Personal information
- Full name: Cheick Aymar Timité
- Date of birth: 20 November 1997 (age 28)
- Place of birth: Abidjan, Ivory Coast
- Height: 1.80 m (5 ft 11 in)
- Positions: Winger; forward;

Team information
- Current team: Al-Arabi
- Number: 20

Youth career
- 2013–2014: ES Nanterre
- 2014–2016: Ajaccio

Senior career*
- Years: Team / Apps / (Gls)
- 2015–2016: Ajaccio II / 8 / (2)
- 2016: Ajaccio / 1 / (0)
- 2016–2017: Amiens II / 22 / (9)
- 2017–2021: Amiens / 59 / (5)
- 2017–2018: → Dunkerque (loan) / 21 / (6)
- 2019–2020: → Paris FC (loan) / 17 / (1)
- 2021–2022: Fuenlabrada / 5 / (0)
- 2022: Valenciennes / 8 / (0)
- 2023–2024: Ho Chi Minh City / 16 / (6)
- 2025–2026: Becamex Binh Duong / 9 / (0)
- 2026–: Al-Arabi / 0 / (0)

International career^{‡}
- 2019: Ivory Coast U23 / 5 / (1)
- 2021: Ivory Coast Olympic / 3 / (0)

= Cheick Timité =

Ivorian footballer

Cheick Aymar Timité (born 20 November 1997) is an Ivorian professional footballer who plays as a winger or forward for Al-Arabi.

==Club career==
Timité began playing football at the age of 15 with ES Nanterre before moving to Ajaccio's youth academy. He debuted with Ajaccio in a 0–0 Ligue 2 tie with Auxerre on 19 February 2016. Timité joined Amiens in 2016. Due to legal issues regarding his transfer, he could not play for Amiens in his first year and was loaned to USL Dunkerque for the 2017–18 season.
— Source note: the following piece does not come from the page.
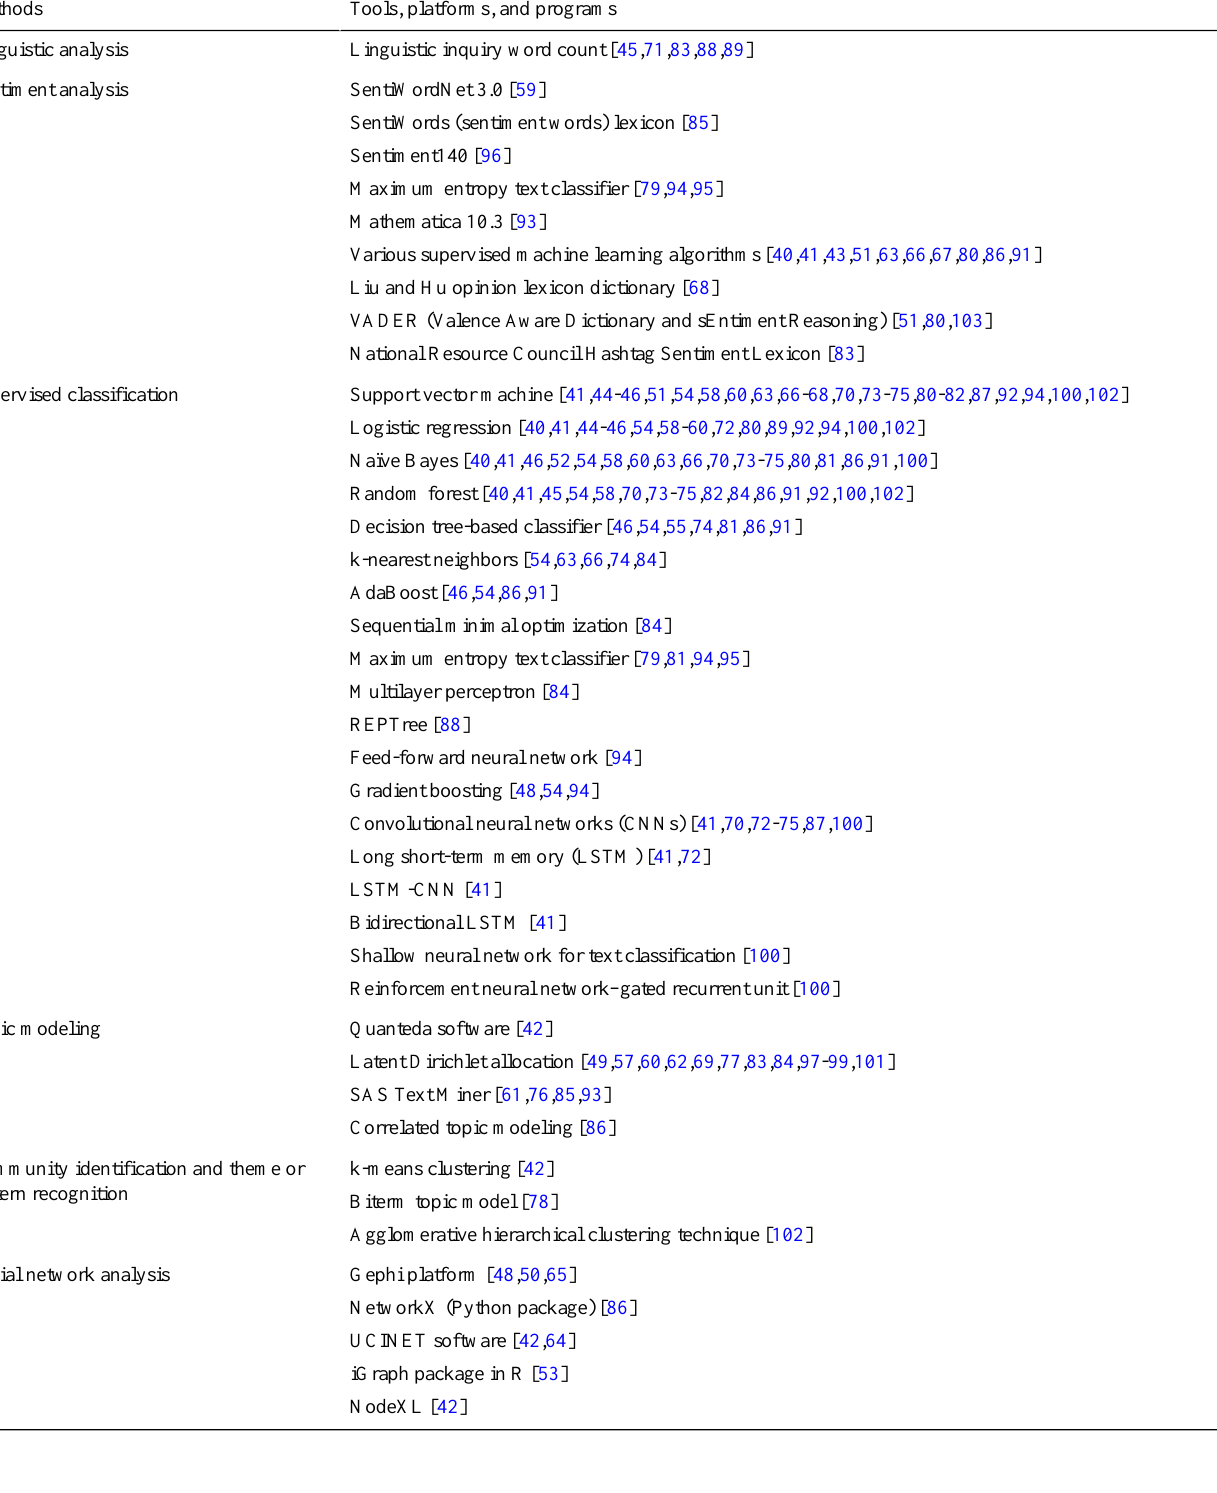
Table 3. Summary of methods and related tools used by various studies. Tools, platforms, and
On 31 August 2021, Timité moved to Spain and joined Segunda División side CF Fuenlabrada on a one-year deal. The following 31 January, after just one start in seven matches overall, he terminated his contract. On the same day, Timité signed with Valenciennes until the end of the season.

On 30 September 2023, Timité signed a one-year contract with V.League 1 club Ho Chi Minh City.

==International career==
Timité debuted for the Ivory Coast U23s in a pair of 2019 Africa U-23 Cup of Nations qualification matches in March 2019.